Utah communities donated 7,918 stuffed animals for Project Teddy Bear this year.
The 17th annual Project Teddy Bear resulted in Bank of American Fork presenting 7,918 teddy bears and other stuffed animals to three Utah family support centers. Since Project Teddy began back in 2000, more than 118,547 stuffed animals have been donated to this special program.
Thousands of Utah children visit local crisis centers each year. These at-risk children may be the victims of abuse or neglect, their homes may be unlivable or their parents may be unable to take care of their children.
So, who is taking care of Utah’s at-risk children?
Spanish Fork teen Kameron Snarr has a passion for off-road racing motorcycles and for helping children in need. Sandy Dubois can be found at Bank of American Fork before it opens and is usually the last to leave. She started Project Teddy Bear 17 years ago to help children. Twelve-year-old Kylie wanted to do a service project, and collected 284 stuffed animals to donate to Project Teddy Bear. Three-year-old Hazel even participated, using the coins she earned by doing extra chores at home to purchase a soft pig for a child “who doesn’t have anything to cuddle at night.”
Our communities are made up of Kamerons, Sandys and Kylies. Crisis centers always need donations of necessities like shampoo, clothing and food. But another—often unmet—need is that of something to help children feel support and love. Stuffed animals are used in play therapy. They are also used to soothe an upset child or given to children to help them feel love and comfort.
The stuffed animals were donated by customers and community members. They will benefit children who have been abused, are at risk of being abused, or have experienced other traumatic situations.
At the presentation ceremony, Richard Beard, president and CEO of Bank of American Fork, presented the bears to the Salt Lake County Family Support Center, the Utah Valley Family Support & Treatment Center and the Family Connection Center in Clearfield. Beard recognized some of the stand-out givers this year, including:
- Bingham High collected 125 stuffed animals, thanks in part to student body president Tyler. He invited students to bring a stuffed animal for entrance into the annual talent show, instead of the typical monetary entrance fee.

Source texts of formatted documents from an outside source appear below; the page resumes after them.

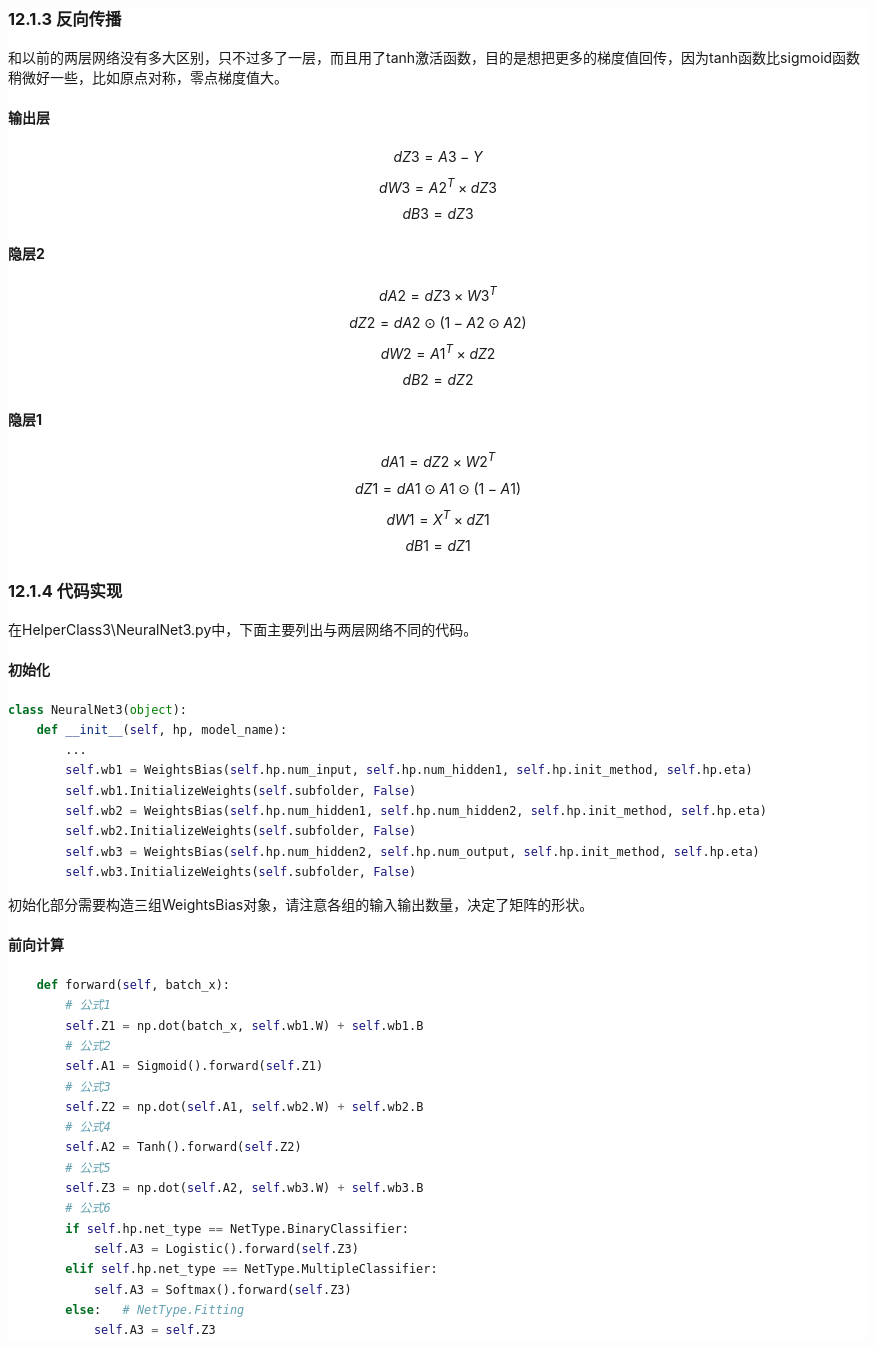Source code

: ### 12.1.3 反向传播

和以前的两层网络没有多大区别，只不过多了一层，而且用了tanh激活函数，目的是想把更多的梯度值回传，因为tanh函数比sigmoid函数稍微好一些，比如原点对称，零点梯度值大。

#### 输出层

$$dZ3 = A3-Y \tag{7}$$
$$dW3 = A2^T \times dZ3 \tag{8}$$
$$dB3=dZ3 \tag{9}$$

#### 隐层2

$$dA2 = dZ3 \times W3^T \tag{10}$$
$$dZ2 = dA2 \odot (1-A2 \odot A2) \tag{11}$$
$$dW2 = A1^T \times dZ2 \tag{12}$$
$$dB2 = dZ2 \tag{13}$$

#### 隐层1

$$dA1 = dZ2 \times W2^T \tag{14}$$
$$dZ1 = dA1 \odot A1 \odot (1-A1) \tag{15}$$
$$dW1 = X^T \times dZ1 \tag{16}$$
$$dB1 = dZ1 \tag{17}$$

### 12.1.4 代码实现

在HelperClass3\NeuralNet3.py中，下面主要列出与两层网络不同的代码。

#### 初始化

```Python
class NeuralNet3(object):
    def __init__(self, hp, model_name):
        ...
        self.wb1 = WeightsBias(self.hp.num_input, self.hp.num_hidden1, self.hp.init_method, self.hp.eta)
        self.wb1.InitializeWeights(self.subfolder, False)
        self.wb2 = WeightsBias(self.hp.num_hidden1, self.hp.num_hidden2, self.hp.init_method, self.hp.eta)
        self.wb2.InitializeWeights(self.subfolder, False)
        self.wb3 = WeightsBias(self.hp.num_hidden2, self.hp.num_output, self.hp.init_method, self.hp.eta)
        self.wb3.InitializeWeights(self.subfolder, False)
```
初始化部分需要构造三组WeightsBias对象，请注意各组的输入输出数量，决定了矩阵的形状。

#### 前向计算

```Python
    def forward(self, batch_x):
        # 公式1
        self.Z1 = np.dot(batch_x, self.wb1.W) + self.wb1.B
        # 公式2
        self.A1 = Sigmoid().forward(self.Z1)
        # 公式3
        self.Z2 = np.dot(self.A1, self.wb2.W) + self.wb2.B
        # 公式4
        self.A2 = Tanh().forward(self.Z2)
        # 公式5
        self.Z3 = np.dot(self.A2, self.wb3.W) + self.wb3.B
        # 公式6
        if self.hp.net_type == NetType.BinaryClassifier:
            self.A3 = Logistic().forward(self.Z3)
        elif self.hp.net_type == NetType.MultipleClassifier:
            self.A3 = Softmax().forward(self.Z3)
        else:   # NetType.Fitting
            self.A3 = self.Z3
```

- American Fork High School Marching Band. Students, parents and faculty donated time to pack up all the stuffed animals and sort the boxes. This helped prepare for the delivery by Bailey’s Moving and Storage.
- Spanish Fork Letterman’s Club—Collected nearly 2,000 stuffed animals this year. Spanish Fork Letterman’s Club has participated in Project Teddy Bear for 11 years. To date, they have collected more than 15,000 stuffed animals. This year they involved Canyon Elementary.
- Baileys Moving & Storage—Provided all of the boxes, labor and a large moving truck to deliver teddy bears to three support centers.
The bears were transported and delivered to each of the centers thanks to a generous donation of equipment and labor by Bailey’s Moving and Storage.